Civil servants from various ministries, along with doctors, student unions, teachers and employees of military-linked companies, have launched strikes and work stoppages. Others are calling for boycotts of military-owned businesses, ranging from insurance companies to beer and rice products.
At night, the din of pots and pans being banged reverberates across Yangon, in a tradition designed to expel evil spirits.
Everyone who resists the junta’s rule faces the risk of jail or violence. Myanmar’s armed forces, known as the Tatmadaw, have shown no misgivings about gunning down, torturing or disappearing their own people, as happened during popular uprisings in 1988 and 2007.
But many of today’s youth have little or no direct memory of those events, and belong to a far different generation of young people from those who came before them — a generation accustomed to free and fair elections, civil society groups and connections to the outside world. Many are unwilling to accede to the Tatmadaw’s power grab, viewing it as a blatant abrogation of the NLD’s overwhelming popular mandate in elections in November.

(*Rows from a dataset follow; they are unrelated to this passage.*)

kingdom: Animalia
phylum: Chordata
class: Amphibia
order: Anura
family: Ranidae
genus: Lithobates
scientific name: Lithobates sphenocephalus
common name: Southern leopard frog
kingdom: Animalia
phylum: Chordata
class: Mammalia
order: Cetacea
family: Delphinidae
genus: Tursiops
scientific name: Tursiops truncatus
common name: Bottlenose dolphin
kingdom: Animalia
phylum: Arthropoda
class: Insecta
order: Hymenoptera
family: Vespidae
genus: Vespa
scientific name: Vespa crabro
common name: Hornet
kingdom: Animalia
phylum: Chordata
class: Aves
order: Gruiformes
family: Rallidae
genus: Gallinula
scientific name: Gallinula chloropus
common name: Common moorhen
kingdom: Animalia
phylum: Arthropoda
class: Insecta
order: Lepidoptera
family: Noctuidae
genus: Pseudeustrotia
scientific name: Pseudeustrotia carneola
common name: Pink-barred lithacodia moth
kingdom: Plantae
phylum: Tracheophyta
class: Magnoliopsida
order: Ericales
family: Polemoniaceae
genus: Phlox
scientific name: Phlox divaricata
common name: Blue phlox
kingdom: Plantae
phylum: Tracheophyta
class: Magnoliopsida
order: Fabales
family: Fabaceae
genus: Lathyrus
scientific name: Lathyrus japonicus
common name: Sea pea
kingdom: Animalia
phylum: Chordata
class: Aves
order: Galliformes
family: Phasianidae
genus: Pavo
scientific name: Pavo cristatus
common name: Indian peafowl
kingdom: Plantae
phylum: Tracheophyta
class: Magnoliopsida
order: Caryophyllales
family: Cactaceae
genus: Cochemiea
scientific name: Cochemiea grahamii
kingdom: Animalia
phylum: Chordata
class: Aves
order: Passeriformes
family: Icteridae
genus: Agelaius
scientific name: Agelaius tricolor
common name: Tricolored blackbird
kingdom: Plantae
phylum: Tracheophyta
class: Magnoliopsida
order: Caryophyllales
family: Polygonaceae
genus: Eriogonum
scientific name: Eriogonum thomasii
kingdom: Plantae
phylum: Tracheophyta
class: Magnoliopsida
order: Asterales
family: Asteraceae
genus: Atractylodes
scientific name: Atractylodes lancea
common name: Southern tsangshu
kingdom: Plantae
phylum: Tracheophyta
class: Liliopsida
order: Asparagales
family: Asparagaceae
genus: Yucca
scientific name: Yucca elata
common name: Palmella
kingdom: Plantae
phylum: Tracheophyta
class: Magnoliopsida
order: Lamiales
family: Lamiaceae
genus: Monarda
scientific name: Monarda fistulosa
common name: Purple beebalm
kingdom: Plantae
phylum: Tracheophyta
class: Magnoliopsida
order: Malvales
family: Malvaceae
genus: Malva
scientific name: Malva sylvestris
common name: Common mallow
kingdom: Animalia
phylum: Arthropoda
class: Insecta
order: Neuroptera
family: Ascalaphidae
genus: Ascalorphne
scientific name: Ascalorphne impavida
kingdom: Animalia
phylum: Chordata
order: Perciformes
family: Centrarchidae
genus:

“This generation has grown up when things were progressing toward democracy,” said Moe Thuzar, co-coordinator of the Myanmar Studies Program at the ISEAS Yusof Ishak Institute in Singapore.
The noisy evening protests in Yangon began with a rumour Monday that the military was instituting a curfew. Since the coup, what was meant to be a safe at-home protest is evolving into something much closer to open defiance.
On Tuesday night, residents banged on pots and pans from their apartment balconies for about five minutes. The following day, the uproar lasted more than half an hour, and included cars honking in the street, residents flashing lights and speakers blaring “Kabar Ma Kyay Bu,” the revolutionary anthem of the 1988 uprising set to the tune of American rock classic “Dust in the Wind.”
An increasing number of people began venturing outside, some knocking metal cups against street signs, others clanging together metal bowls from their street stalls, many just whooping and cheering.
The displays of defiance are largely being organized by youth activists, although the banging each night began more spontaneously. The nascent resistance movement still lacks widespread coordination. With the pro-democracy movement’s figurehead, Suu Kyi, still in custody and unable to communicate regularly with her followers, many are unsure what to do.
“I think maybe it’s time we all do silent protest on the street,” said one 24-year-old, who declined to provide a name, for fear of arrest. “If NLD people would say that, we would. Now everyone [is] unsure who to trust.”
A 23-year-old student activist, also speaking on condition of anonymity, admitted that lack of organization has been a key failing of the resistance movement so far, but said that would change. “We are now trying to connect with different unions: student unions, labour unions, teachers’ unions,” he said.
He and his circle of fellow activists are planning small protests and sticker campaigns for now, but intend for those to lead to something bigger.
His group is demanding not just a reversal of the coup, but an overhaul of the 2008 military-drafted Constitution that gave the Tatmadaw control of key institutions like the police and veto power over constitutional changes.
“We are planning to do something to protest according to our three principles: to uproot the military regime, the complete destruction of the 2008 Constitution and absolute democracy,” he said.
Several political parties and armed organizations representing minority ethnic groups — which often clashed with Suu Kyi’s NLD during its time in power — have also expressed opposition to the coup. Repression and military brutality has shadowed Kyaw Thu Win’s life. The Rebel Riot singer was born a year before the so-called 888 Uprising, when students led a six-month-long protest that resulted in thousands being killed by the military and many more tortured and jailed.
His band was formed in 2007, the year of the Saffron Revolution, when the Tatmadaw crushed protests calling for economic and political reform. He was barely out of his teens.
While those events inspire much of his music, he fears that younger people, particularly his fans, feel no connection to the worst days of the junta.
“They have no experience with dictatorship at all,” he said. “This time is a scary time. We don’t know what will happen in the future.”